Lisa Bloom, second grade teacher, said she’d like to see how remote learning can align with the strategic plan goals.
“Teachers are really going to need some more professional development before school even starts,” Bloom said. “We talked earlier about consistency, and I think the more professional development that we can do with remote learning and tying that into those three priorities, the better we’re all going to look as a school district.”
In aligning with the district’s priority for data-driven improvement, Delaloye said an assessment committee is expected to be created in the fall to identify the most effective and useful evidence-based measures for identifying student growth. Teachers will then be trained on implementing these measurement tools in spring 2021.
Teachers will also participate in training to implement a new math curriculum, which is expected to be approved in June.
As part of building the schools’ environment, the district will continue training staff and new teachers in the school specific social and emotional learning curriculum, including Getting Along Together at Muldown Elementary, Second Step at the middle school and Base Camp at the high school.

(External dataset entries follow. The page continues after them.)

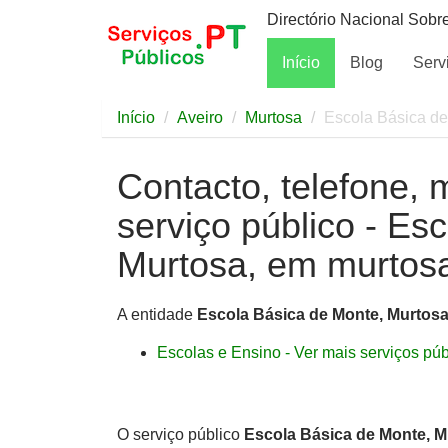
Directório Nacional Sobr
Início
Blog
Serv
Início
Aveiro
Murtosa
Escola Básica de
Contacto, telefone, 
serviço público - Es
Murtosa, em murtos
A entidade
Escola Básica de Monte, Murtos
Escolas e Ensino - Ver mais serviços públ
O serviço público
Escola Básica de Monte, M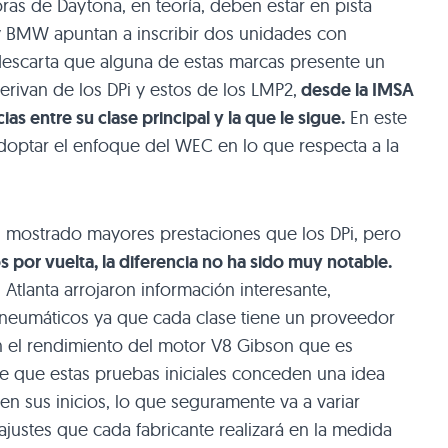
ras de Daytona, en teoría, deben estar en pista
 y BMW apuntan a inscribir dos unidades con
descarta que alguna de estas marcas presente un
erivan de los DPi y estos de los LMP2,
desde la IMSA
as entre su clase principal y la que le sigue.
En este
 adoptar el enfoque del WEC en lo que respecta a la
n mostrado mayores prestaciones que los DPi, pero
 por vuelta, la diferencia no ha sido muy notable.
Atlanta arrojaron información interesante,
s neumáticos ya que cada clase tiene un proveedor
en el rendimiento del motor V8 Gibson que es
ne que estas pruebas iniciales conceden una idea
en sus inicios, lo que seguramente va a variar
ajustes que cada fabricante realizará en la medida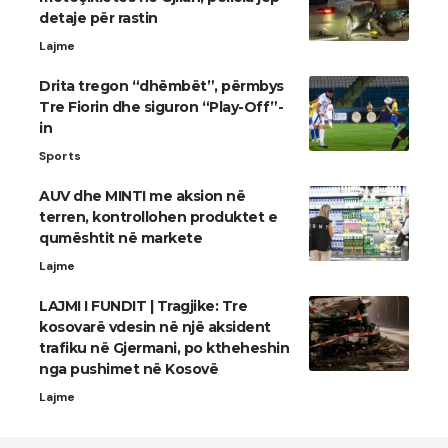
detaje për rastin
Lajme
Drita tregon “dhëmbët”, përmbys
Tre Fiorin dhe siguron “Play-Off”-
in
Sports
AUV dhe MINTI me aksion në
terren, kontrollohen produktet e
qumështit në markete
Lajme
LAJMI I FUNDIT | Tragjike: Tre
kosovarë vdesin në një aksident
trafiku në Gjermani, po ktheheshin
nga pushimet në Kosovë
Lajme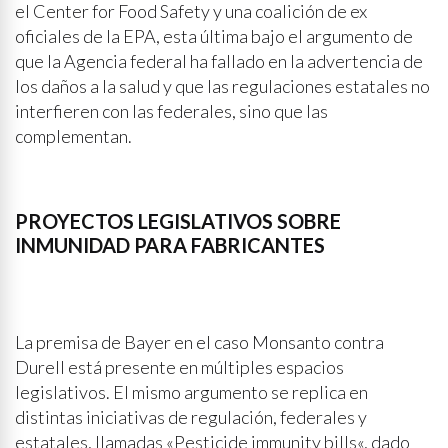
el Center for Food Safety y una coalición de ex
oficiales de la EPA, esta última bajo el argumento de
que la Agencia federal ha fallado en la advertencia de
los daños a la salud y que las regulaciones estatales no
interfieren con las federales, sino que las
complementan.
PROYECTOS LEGISLATIVOS SOBRE
INMUNIDAD PARA FABRICANTES
La premisa de Bayer en el caso Monsanto contra
Durell está presente en múltiples espacios
legislativos. El mismo argumento se replica en
distintas iniciativas de regulación, federales y
estatales, llamadas «Pesticide immunity bills«, dado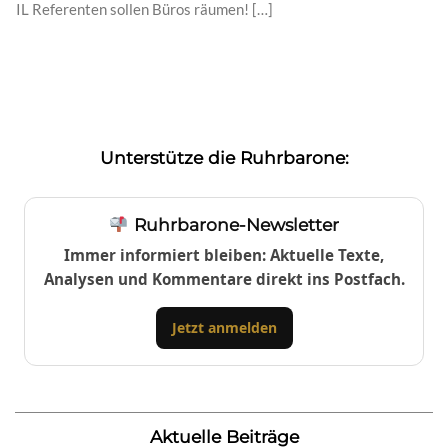
IL Referenten sollen Büros räumen! […]
Unterstütze die Ruhrbarone:
Ruhrbarone-Newsletter
Immer informiert bleiben: Aktuelle Texte,
Analysen und Kommentare direkt ins Postfach.
Jetzt anmelden
Aktuelle Beiträge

Another active shooter training will be provided in January 2021 for new staff, as well as a half-day refresher course for middle school staff.
Teams at each school will also continue to explore restorative practices training.
Delaloye said social and emotional tools, as well as restorative practices for teachers, are paramount during the current situation.
“I think this is such an important area of focus for our school district in terms of building those common languages and tools for self regulation, for resiliency, for a growth mindset — all of those pieces we know are critical to the wellbeing, especially as we recover from the trauma that has been this string,” he said.
During the meeting, Superintendent Heather Davis Schmidt stressed the flexibility of the strategic plan, which she says can change to fit the district’s needs.
“Like with the rest of our strategic plan, our professional development planning is a living document and it changes and evolves with us throughout the course of the year,” she said.